▶ Texte:
▼
Le point sur les tendances de prix du plastique au printemps 2022

9 mai 2022
Prix du plastique au printemps 2022
Mars 2022 a été marqué par une tendance résolument haussière des prix du plastique en Europe. La crise de l’énergie impacte en effet les cours des monomères et ces variations se traduisent par des augmentations de prix en aval de la filière. On assiste également à une recrudescence des cas de Force Majeure et arrêts de production, qui mettent en danger la disponibilité des matériaux en Europe.

Une situation très difficile à gérer pour les plasturgistes, qui étaient déjà confrontés à des niveaux de prix anormalement élevés.

Le déclenchement du conflit russo-ukrainien fin février 2022 a suscité la panique sur les marchés de l’énergie. Les cours du pétrole et du naphta se sont envolés, avant de s’apaiser. Ceux de l’éthylène, du propylène, du styrène et d’autres précurseurs des polymères continuent quant à eux de grimper. A cela s’ajoute la volonté de certains fournisseurs de polymères d’imposer des surcharges énergétiques à leurs clients, quitte à rompre les contrats, pour reporter sur eux la hausse des coûts énergétiques.

Des plasturgistes ont été contraints d’accepter l’application de ces surcharges énergétiques car la rupture des contrats pourrait potentiellement conduire à des difficultés d’approvisionnement. De nombreux fabricants européens de monomères ont en effet réduit leurs volumes de production, et les disponibilités des polymères s’en trouvent contraintes. Les plasturgistes qui demandent des quantités supplémentaires à celles prévues dans leurs contrats les obtiennent rarement et, d’après les résultats de la dernière édition de l’enquête Baromètre des Matières Plastiques de Polyvia, les livraisons de volumes prévues par les contrats sont bien souvent incomplètes et/ou en retard.

Voir la liste des sites de production de monomères et de polymères à l’arrêt

Le printemps signe également le retour de la haute saison pour plusieurs marchés stratégiques de la filière plasturgie et compostes. C’est notamment le cas pour le bâtiment et certains emballages plastiques, comme les bouteilles et les bouchons. D’autres marchés ne semblent au contraire pas près de reprendre du poil de la bête. C’est notamment le cas de l’automobile.

Le retour saisonnier de l’activité sur certains marchés et la baisse continue de cette dernière pour d’autres devrait, en temps normal, impacter la demande. Les hauts niveaux de prix du plastique limitent cependant l’impact des fluctuations printanières de la demande sur les variations de prix, preuve que le cycle inflationniste actuel est hors du commun.

Commodités : pas de répit pour les prix du plastique

Polyéthylènes : ralentissement de la demande en vue

Début mars a été marqué par un certain attentisme de la part des plasturgistes, d’une part pour voir dans quelle direction les annonces de prix des fournisseurs allaient s’orienter - finalement à la hausse, et d’autre part pour saisir des opportunités de reconstituer des stocks de matériaux à meilleur prix.

La plupart des industriels n’ont dans un premier temps commandé que les quantités strictement nécessaires au maintien de leur activité, avec dans certains cas des renoncements puisque l’incertitude émane désormais du côté de leurs ventes. Le prix du PE est en effet très élevé – 2200 à 2700€/t selon les grades - et les plasturgistes ont des difficultés à reporter la totalité des hausses de prix sur leurs clients. Leurs marges étant en danger, certains font le choix d’arrêter certaines productions.
▲
▶ Extrait de données:
▼
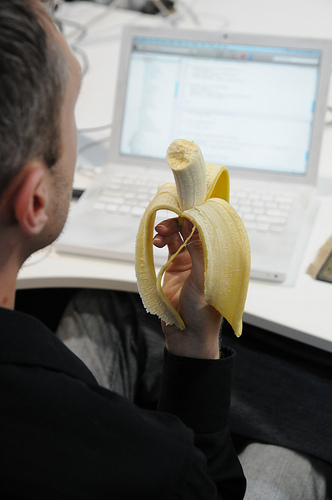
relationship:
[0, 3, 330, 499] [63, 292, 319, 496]
gentleman has crossed legs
▲
▶ Série d'exercices:
(1) Répondez aux questions suivantes à partir du texte sur les prix du plastique.
(a) Quel événement survenu fin février 2022 a semé la panique sur les marchés de l'énergie ?
(b) Quel marché le texte présente-t-il comme peu susceptible de reprendre des forces ?
(c) Entre quels montants se situe le prix du PE selon les grades ?
(2) Poursuivez le texte sur les prix du plastique à partir de son dernier paragraphe.

▶ Corrigés:
(1)
(a) Le déclenchement du conflit russo-ukrainien.
(b) L'automobile.
(c) Entre 2200 et 2700 €/t.

(2)
Le mois de mars a démarré lentement pour les PE, avec une demande modérée, alors que les carnets de commande ont été fermés très tôt. Cette décision a conduit à des hausses de prix importantes sur la seconde moitié du mois, puisque les acheteurs n’avaient plus d’autre option que de commander. Ces commandes effectuées en urgence se sont traduites par une hausse artificielle de la demande mi-mars, permettant ainsi aux fournisseurs de passer plus facilement des hausses de prix.

L’offre européenne de PE suffit, en théorie, à couvrir la demande. Cela devrait logiquement entraîner des chutes de prix. Ces derniers ont cependant tendance à augmenter, parfois fortement. Le rebord des commandes évoqués plus haut a en effet conduit à l’application de surcharges énergétiques.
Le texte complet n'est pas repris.